- _Extracted text_:
=======
Jacques Anne Joseph Le Prestre de Vauban (10 March 1754, in Dijon – 20 April 1816) was a French general of the Ancien Régime. He took part in the American War of Independence, and later in the Chouannerie uprising against the Republic during the French Revolutionary Wars. He was the grandson of Antoine Le Prestre de Vauban.

Biography 
Entering military service in 1770, he was Rochambeau's  aide-de-camp during the American War of Independence and was sent back to France with the general's dispatches in 1782.  He became colonel and second in command of the régiment d'Agenors, and shortly afterwards, the duc d'Orléans, whose chamberlain he was, made him colonel in command of the régiment d'infanterie that took his name and knight of the order of Saint-Louis on 13 June 1784.

Like most other officer of his corps, he emigrated around the time of Louis XVI's flight to Varennes, going to Ath, then Koblenz, where the comte d'Artois made him his aide-de-camp.  He accompanied him in this role during the campaign of 1792 and on his trip to Russia in 1793, where they were well received by Catherine II of Russia.  He then went to England, and in spring 1795 joined the Quiberon expedition.  Tasked by Joseph-Geneviève de Puisaye with commanding a unit of Chouans charged with attacking the rear of the Republican army, he was prevented by the forces of Hoche and, tricked by false signals, forced to retreat.  He fulfilled several different missions to the Vendée and the île d'Yeu, with the comte d'Artois. Returning to London, he hastened to return to Russia but arrived there at the moment of Catherine's death, fell victim (like most French Royalists in Russia) to Paul I's changeability and was soon forced to leave.  He returned to France and stayed for a time in Paris, with  police consent, until he was arrested in 1806 and held prisoner for a long while in the Temple.
=======
(Short-answer chart tasks)

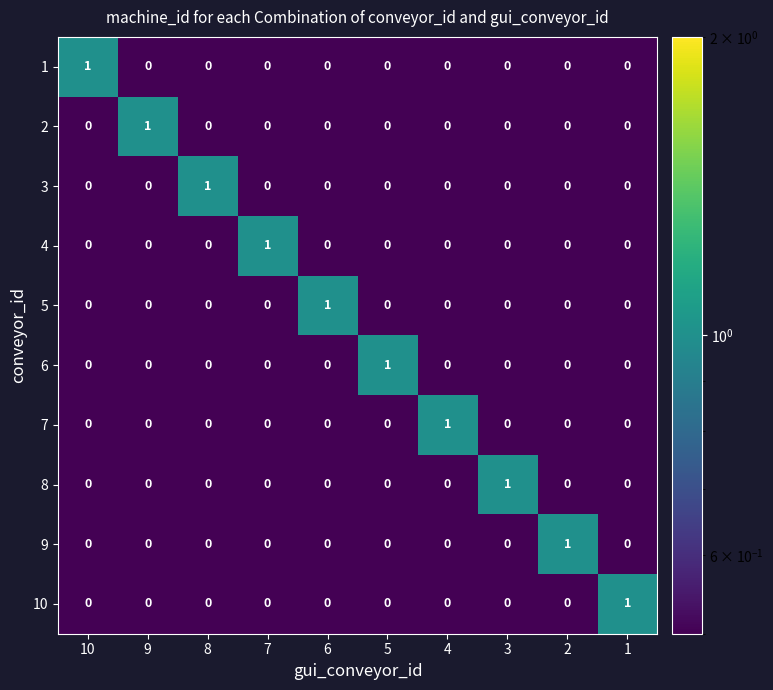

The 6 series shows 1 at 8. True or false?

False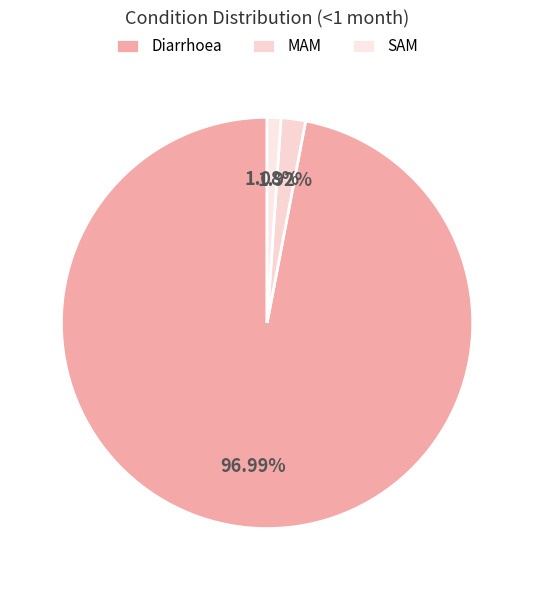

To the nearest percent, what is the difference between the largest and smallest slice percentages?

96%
=======
- _Directions_:
Answer these from the text on Vauban, one per line:
1. In what year did he enter military service?
2. Who received him and the comte d'Artois well on their 1793 trip to Russia?
3. Where was he held prisoner after his arrest in 1806?

- _Reply to the exercise_:
1. 1770
2. Catherine II of Russia
3. The Temple